Please restate the data that follows word for word, with the pictures left out.

— Data —
'''

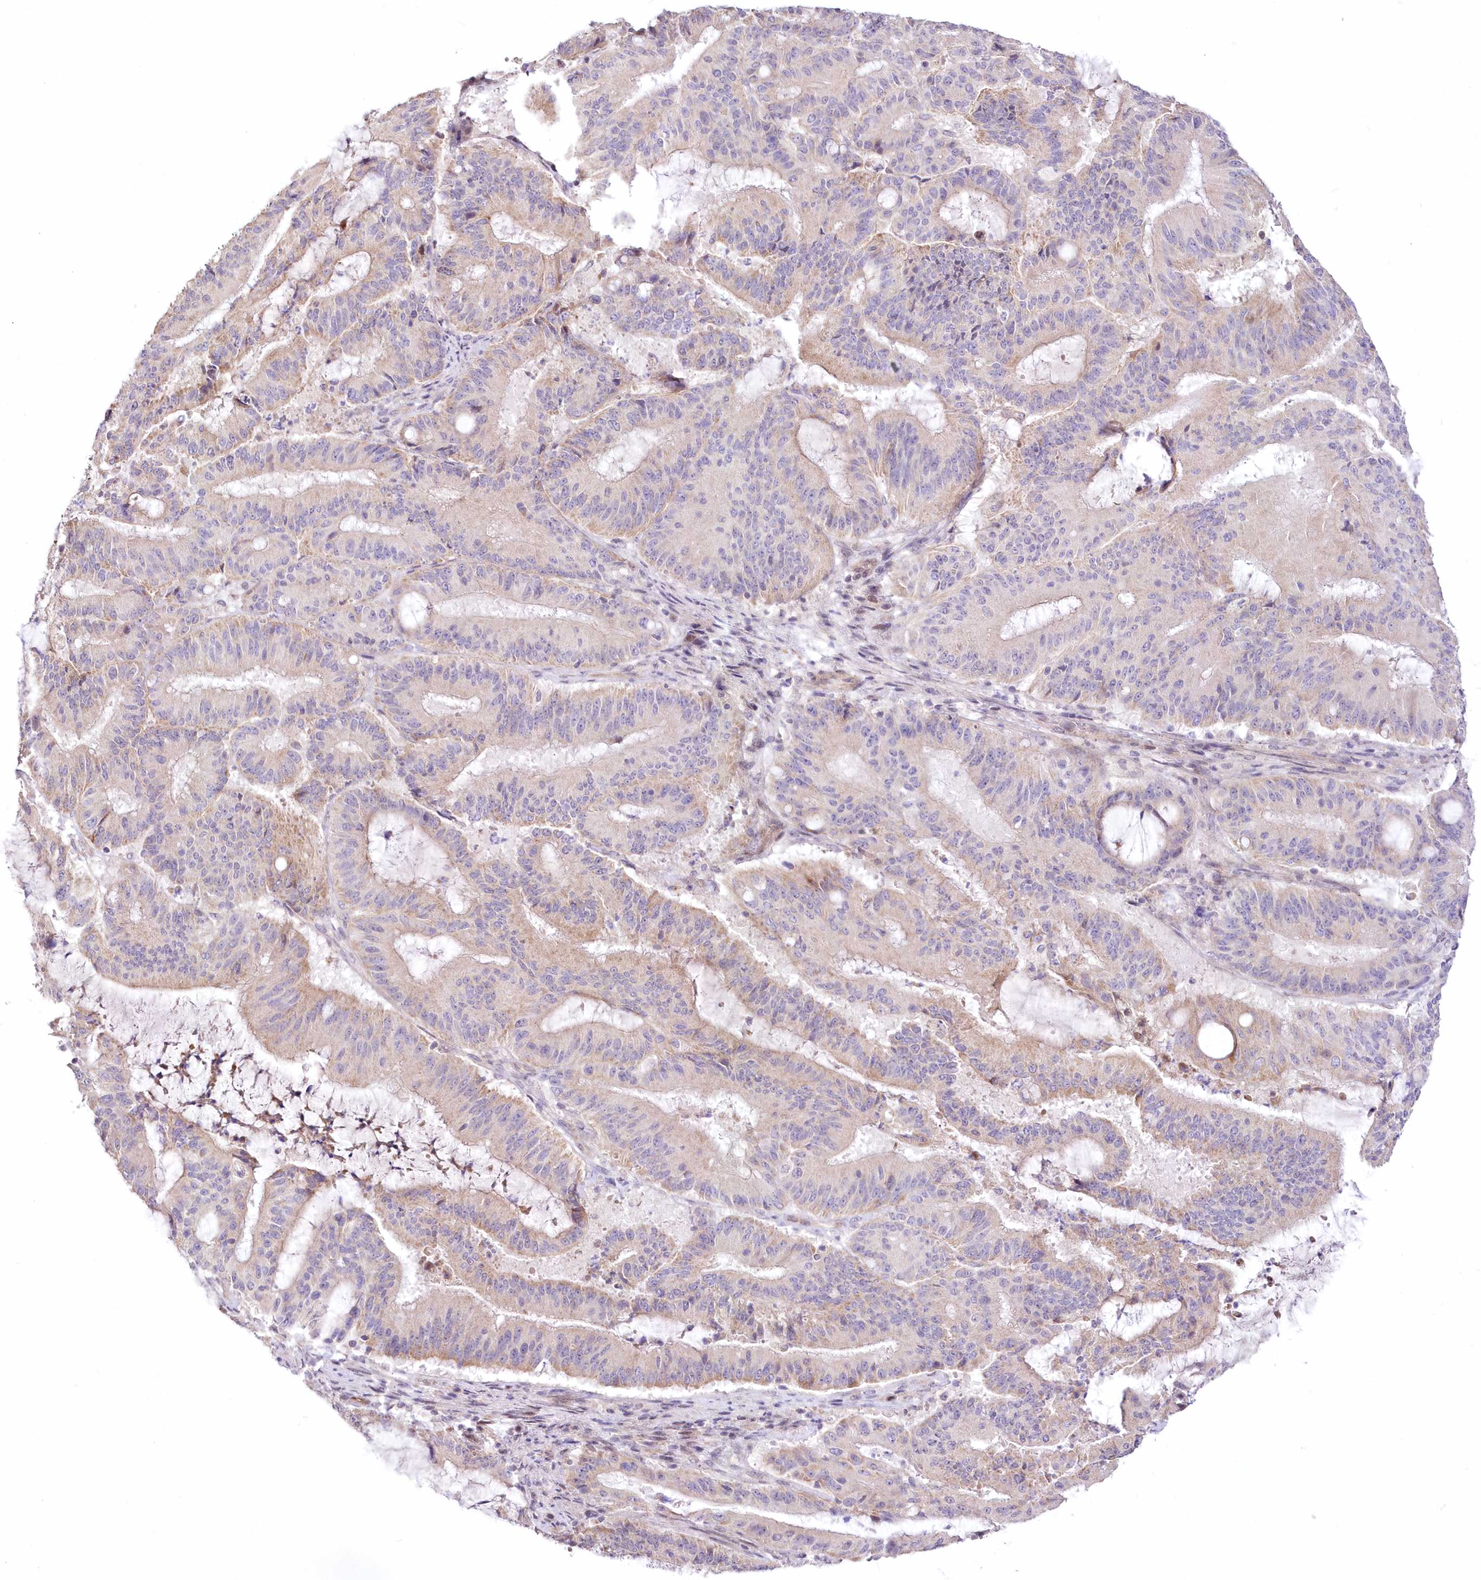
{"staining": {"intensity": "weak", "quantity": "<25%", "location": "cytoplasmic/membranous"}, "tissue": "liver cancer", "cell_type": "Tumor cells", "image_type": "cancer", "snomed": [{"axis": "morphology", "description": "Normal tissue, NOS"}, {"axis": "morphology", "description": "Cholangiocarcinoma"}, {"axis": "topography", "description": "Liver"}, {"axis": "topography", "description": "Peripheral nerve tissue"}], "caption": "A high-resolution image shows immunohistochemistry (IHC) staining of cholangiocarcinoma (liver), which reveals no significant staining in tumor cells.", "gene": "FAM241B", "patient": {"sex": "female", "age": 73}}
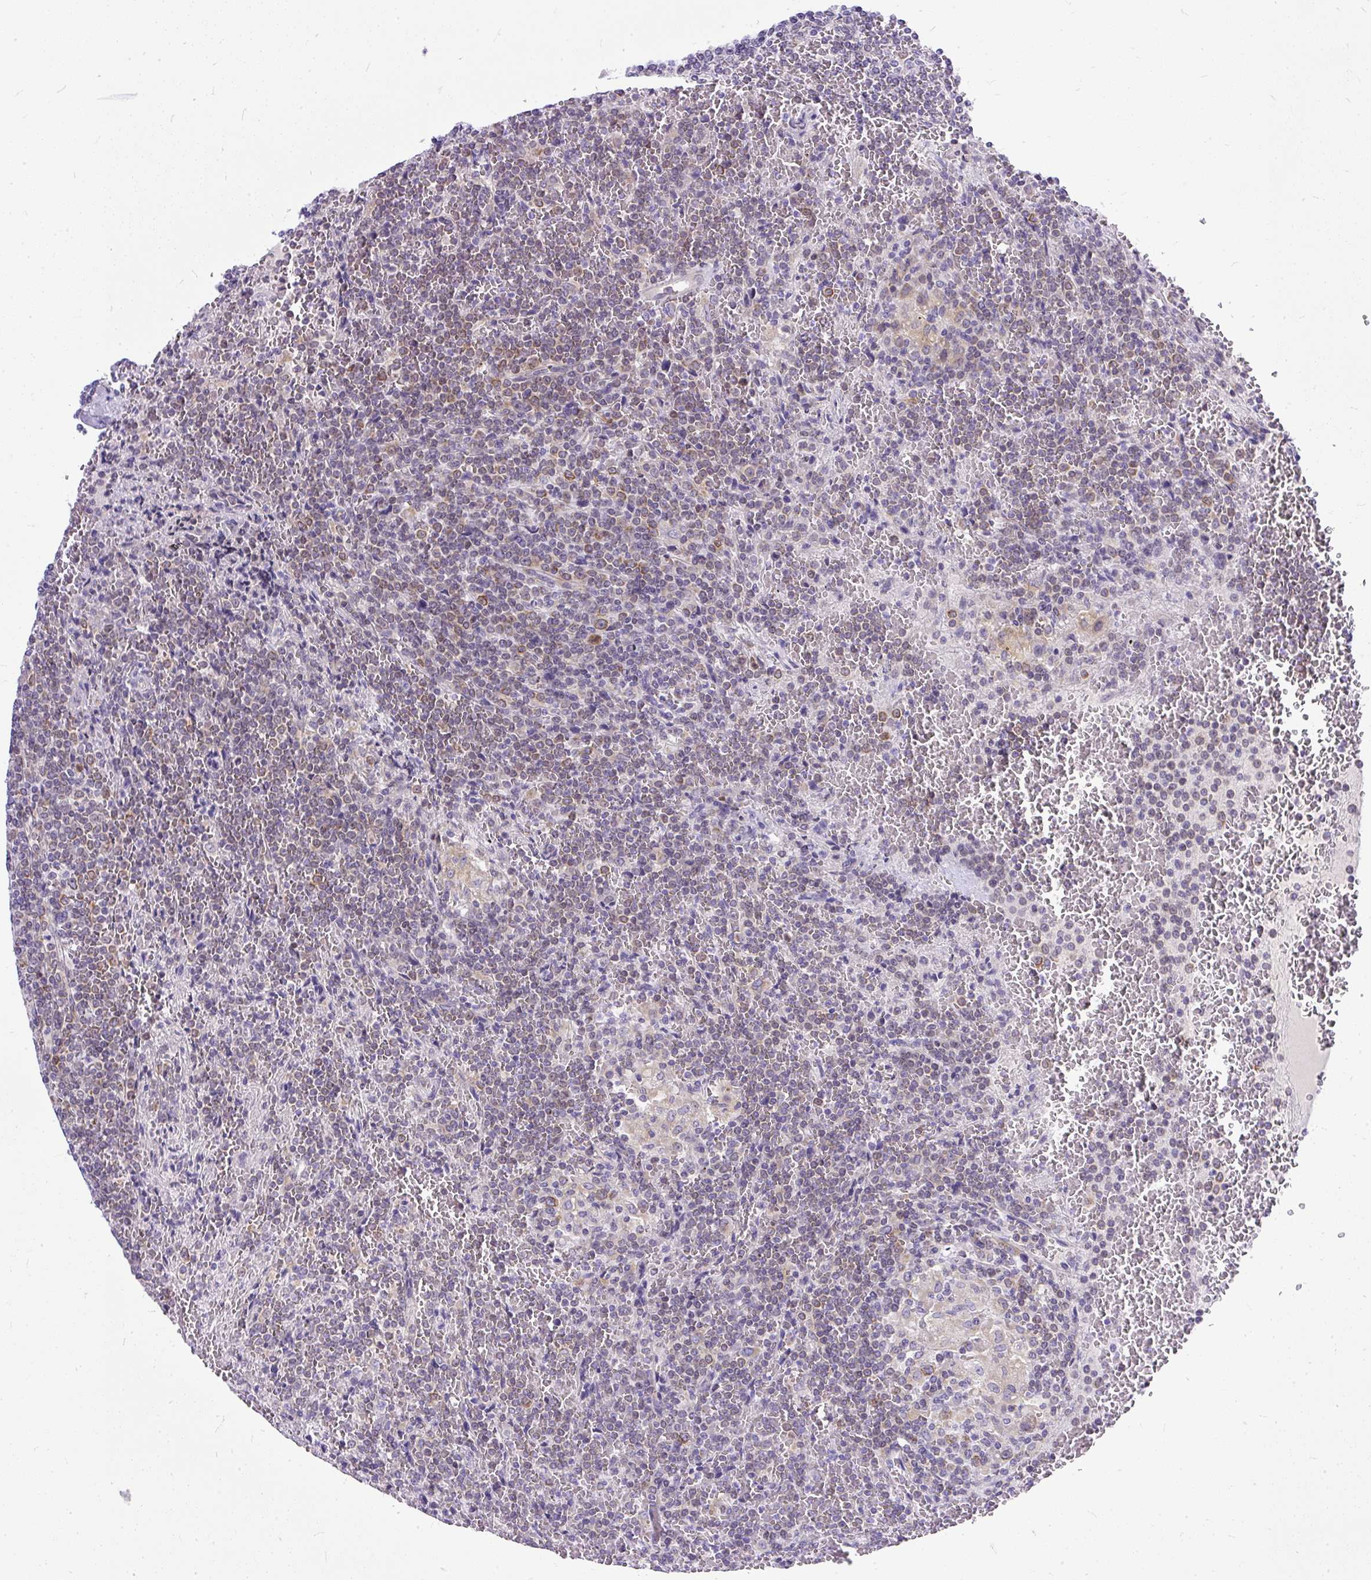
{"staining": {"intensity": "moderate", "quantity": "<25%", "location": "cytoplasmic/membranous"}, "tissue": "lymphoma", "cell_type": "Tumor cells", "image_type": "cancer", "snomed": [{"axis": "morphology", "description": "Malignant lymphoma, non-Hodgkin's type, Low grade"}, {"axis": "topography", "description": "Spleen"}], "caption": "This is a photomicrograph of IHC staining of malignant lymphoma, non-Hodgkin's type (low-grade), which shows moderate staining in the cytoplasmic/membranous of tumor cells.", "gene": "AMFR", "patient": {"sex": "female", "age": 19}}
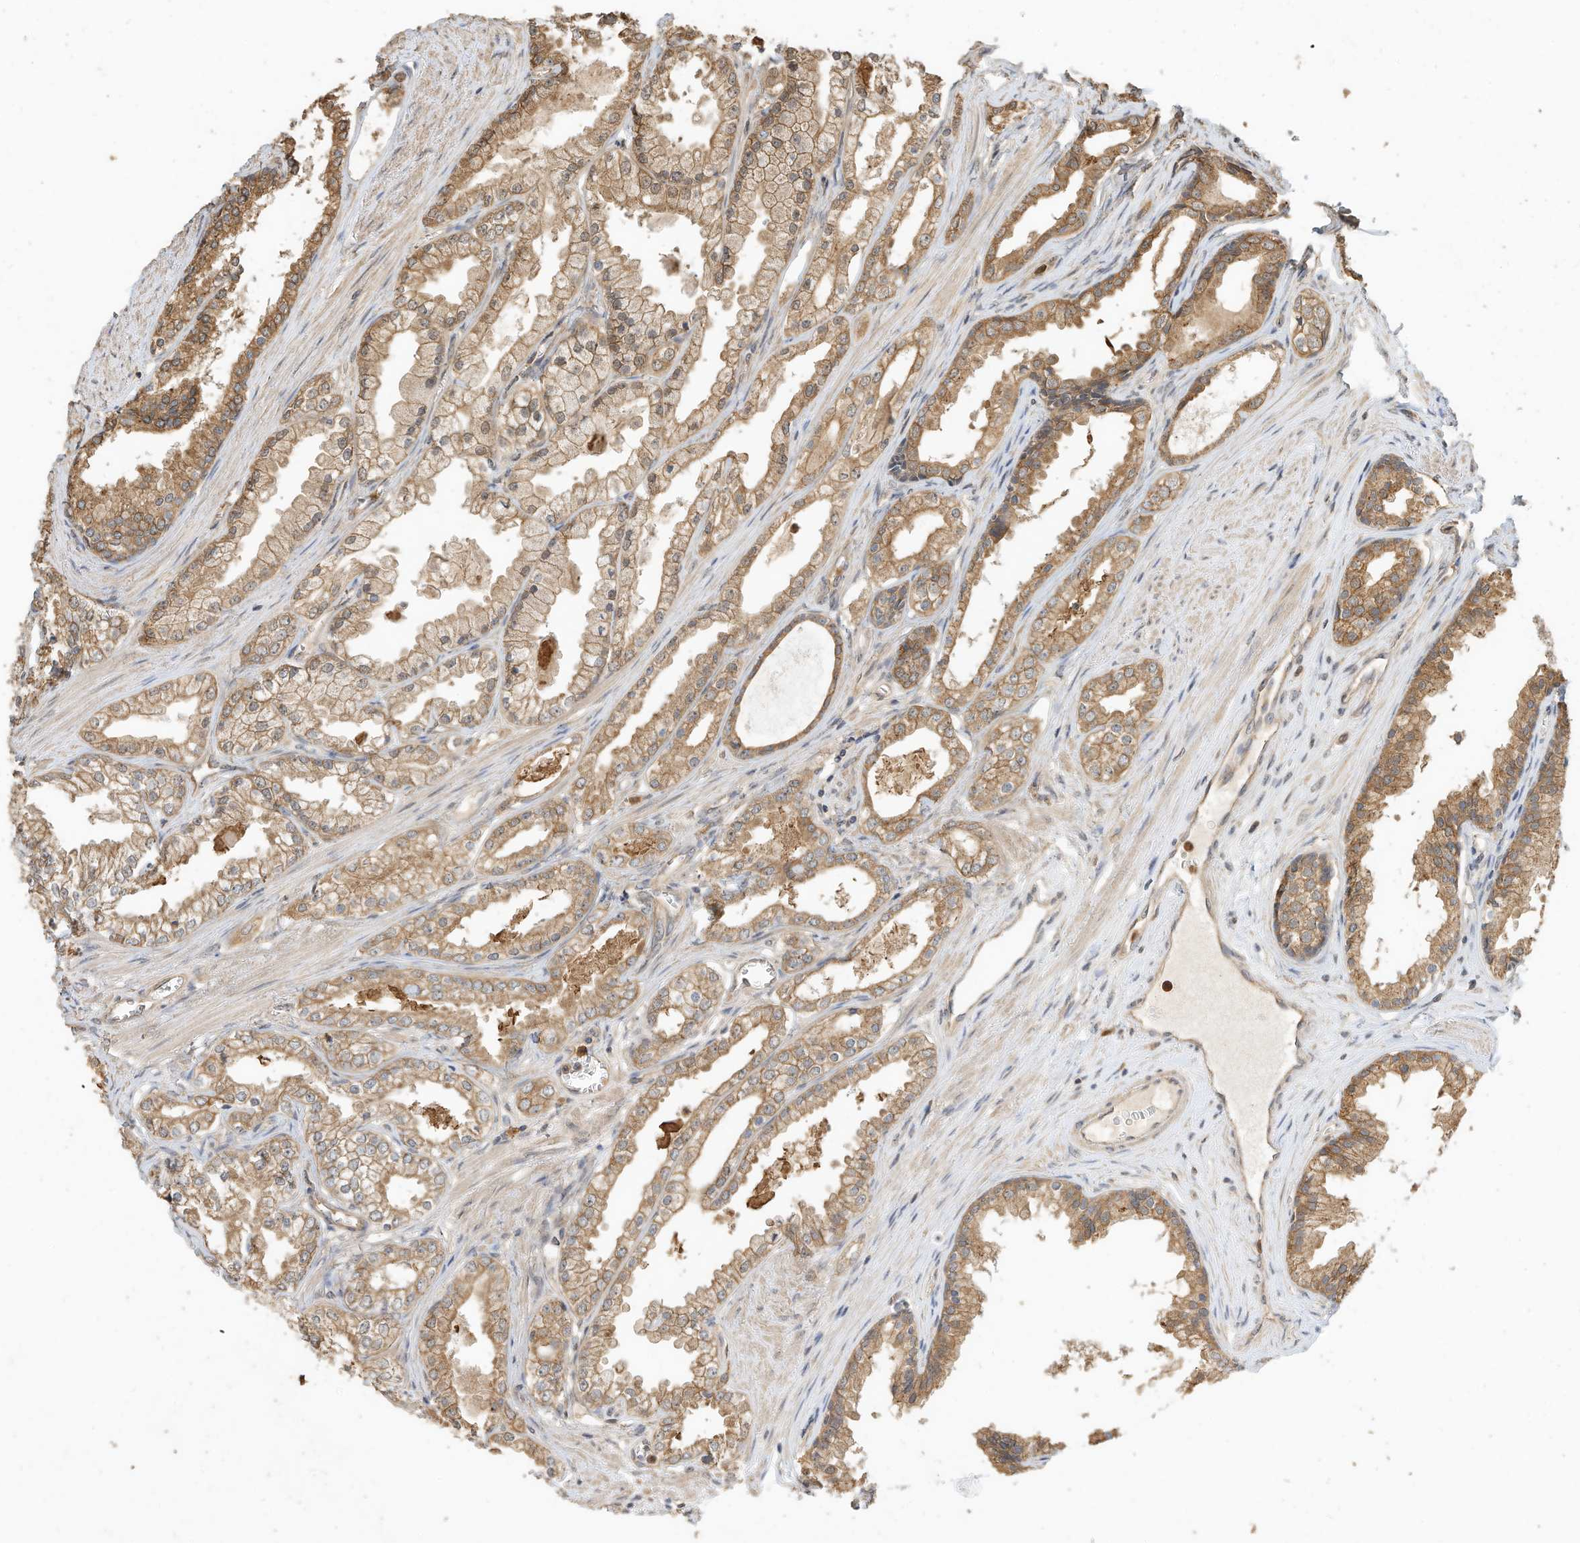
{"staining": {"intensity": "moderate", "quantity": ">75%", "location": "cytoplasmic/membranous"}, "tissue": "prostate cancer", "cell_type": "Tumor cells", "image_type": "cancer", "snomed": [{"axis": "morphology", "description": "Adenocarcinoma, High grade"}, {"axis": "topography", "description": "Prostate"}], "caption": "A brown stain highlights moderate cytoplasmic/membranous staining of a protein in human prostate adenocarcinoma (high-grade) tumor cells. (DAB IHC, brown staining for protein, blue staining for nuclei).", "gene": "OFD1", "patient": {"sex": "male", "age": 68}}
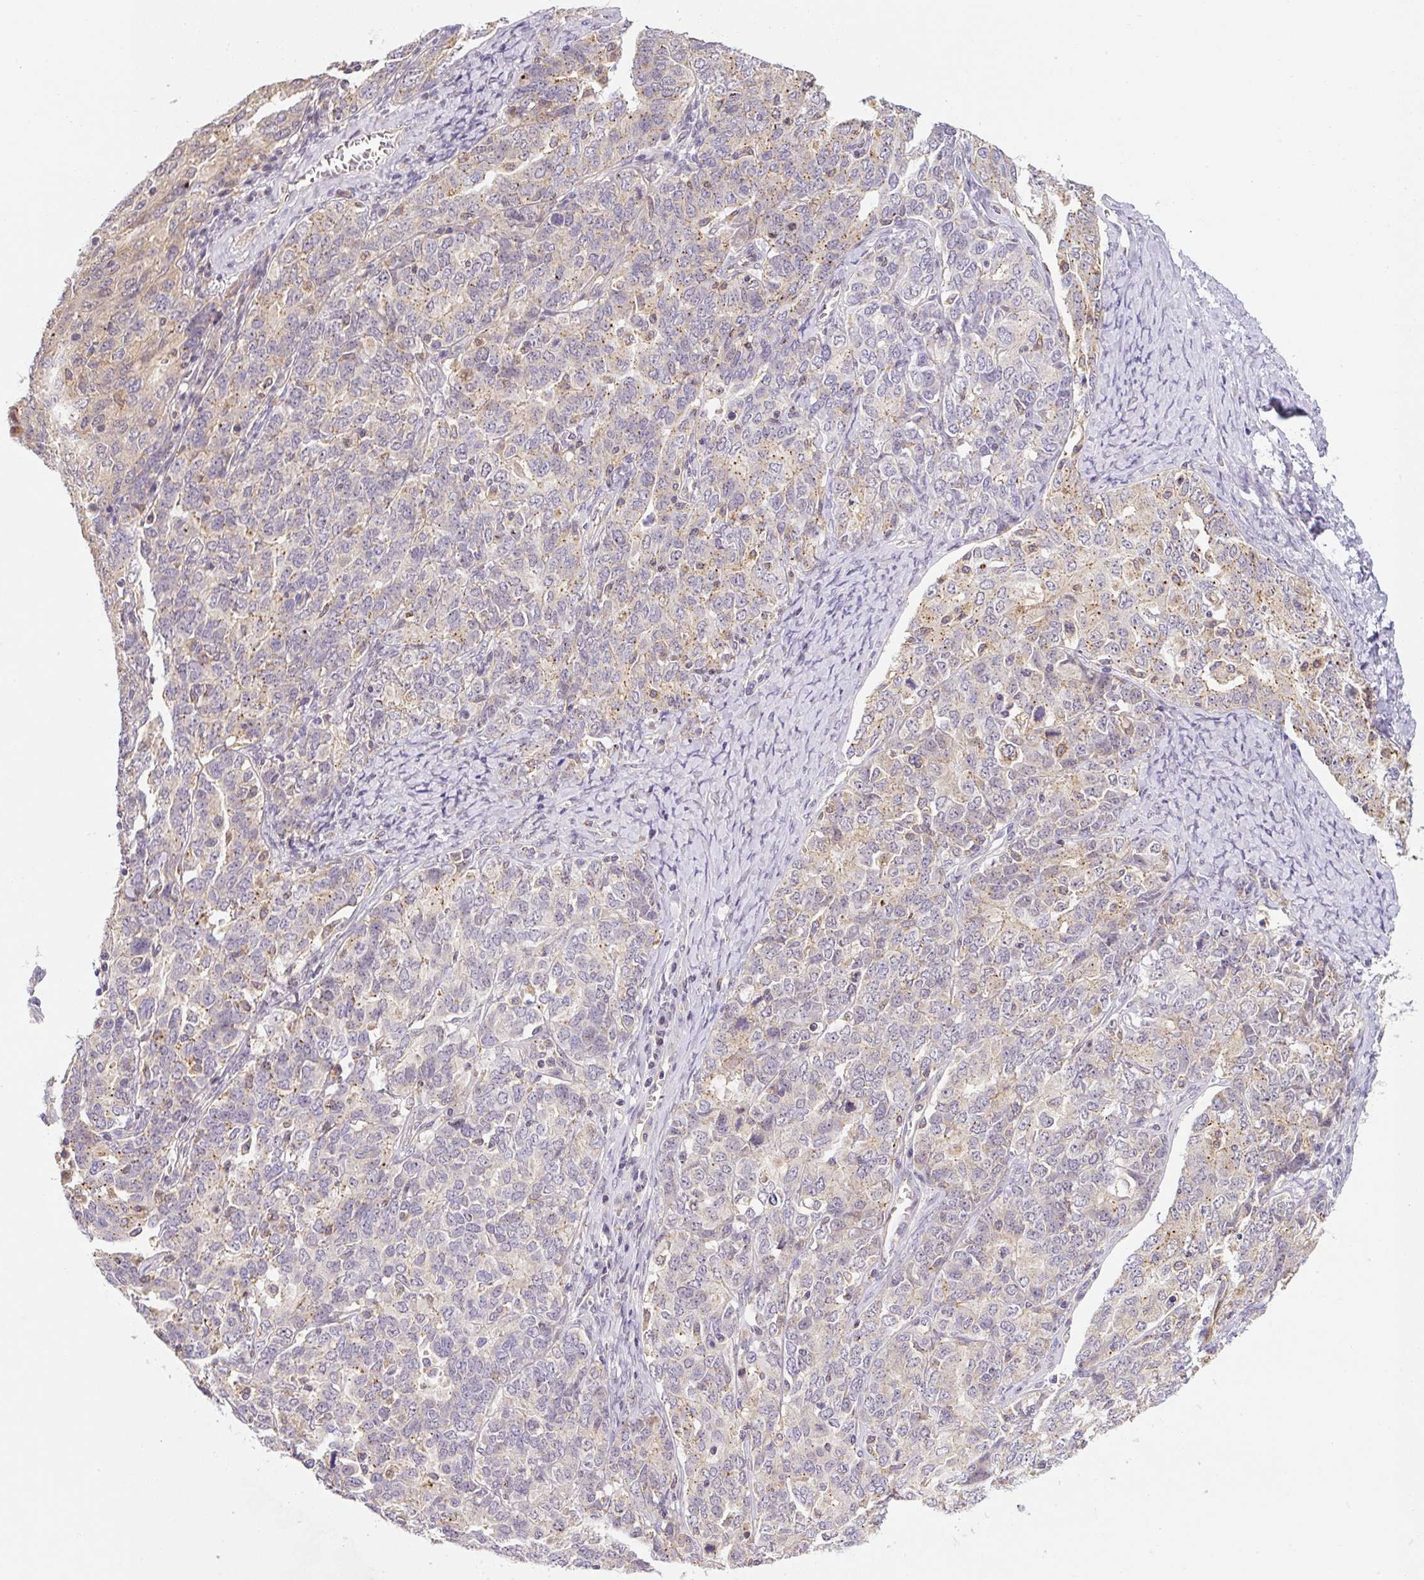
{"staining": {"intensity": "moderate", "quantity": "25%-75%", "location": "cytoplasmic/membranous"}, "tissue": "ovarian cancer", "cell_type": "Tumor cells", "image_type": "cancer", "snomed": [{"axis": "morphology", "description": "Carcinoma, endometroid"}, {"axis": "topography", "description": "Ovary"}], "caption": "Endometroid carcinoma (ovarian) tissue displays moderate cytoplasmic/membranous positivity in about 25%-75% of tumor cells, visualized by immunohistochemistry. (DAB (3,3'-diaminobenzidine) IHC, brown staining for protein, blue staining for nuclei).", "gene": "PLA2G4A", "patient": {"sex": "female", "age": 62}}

'''

— Exercise answer —
{"staining": {"intensity": "weak", "quantity": "<25%", "location": "cytoplasmic/membranous"}, "tissue": "liver cancer", "cell_type": "Tumor cells", "image_type": "cancer", "snomed": [{"axis": "morphology", "description": "Normal tissue, NOS"}, {"axis": "morphology", "description": "Cholangiocarcinoma"}, {"axis": "topography", "description": "Liver"}, {"axis": "topography", "description": "Peripheral nerve tissue"}], "caption": "A high-resolution image shows immunohistochemistry (IHC) staining of cholangiocarcinoma (liver), which reveals no significant staining in tumor cells.", "gene": "FAM241B", "patient": {"sex": "female", "age": 73}}
{"staining": {"intensity": "moderate", "quantity": "<25%", "location": "cytoplasmic/membranous"}, "tissue": "lymphoma", "cell_type": "Tumor cells", "image_type": "cancer", "snomed": [{"axis": "morphology", "description": "Malignant lymphoma, non-Hodgkin's type, Low grade"}, {"axis": "topography", "description": "Spleen"}], "caption": "This is a photomicrograph of IHC staining of malignant lymphoma, non-Hodgkin's type (low-grade), which shows moderate staining in the cytoplasmic/membranous of tumor cells.", "gene": "AMFR", "patient": {"sex": "female", "age": 19}}
{"staining": {"intensity": "moderate", "quantity": ">75%", "location": "cytoplasmic/membranous"}, "tissue": "prostate cancer", "cell_type": "Tumor cells", "image_type": "cancer", "snomed": [{"axis": "morphology", "description": "Adenocarcinoma, High grade"}, {"axis": "topography", "description": "Prostate"}], "caption": "A brown stain highlights moderate cytoplasmic/membranous staining of a protein in human prostate adenocarcinoma (high-grade) tumor cells. (DAB IHC, brown staining for protein, blue staining for nuclei).", "gene": "OFD1", "patient": {"sex": "male", "age": 68}}
{"staining": {"intensity": "moderate", "quantity": "25%-75%", "location": "cytoplasmic/membranous"}, "tissue": "ovarian cancer", "cell_type": "Tumor cells", "image_type": "cancer", "snomed": [{"axis": "morphology", "description": "Carcinoma, endometroid"}, {"axis": "topography", "description": "Ovary"}], "caption": "Endometroid carcinoma (ovarian) tissue displays moderate cytoplasmic/membranous positivity in about 25%-75% of tumor cells, visualized by immunohistochemistry. (DAB (3,3'-diaminobenzidine) IHC, brown staining for protein, blue staining for nuclei).", "gene": "PLA2G4A", "patient": {"sex": "female", "age": 62}}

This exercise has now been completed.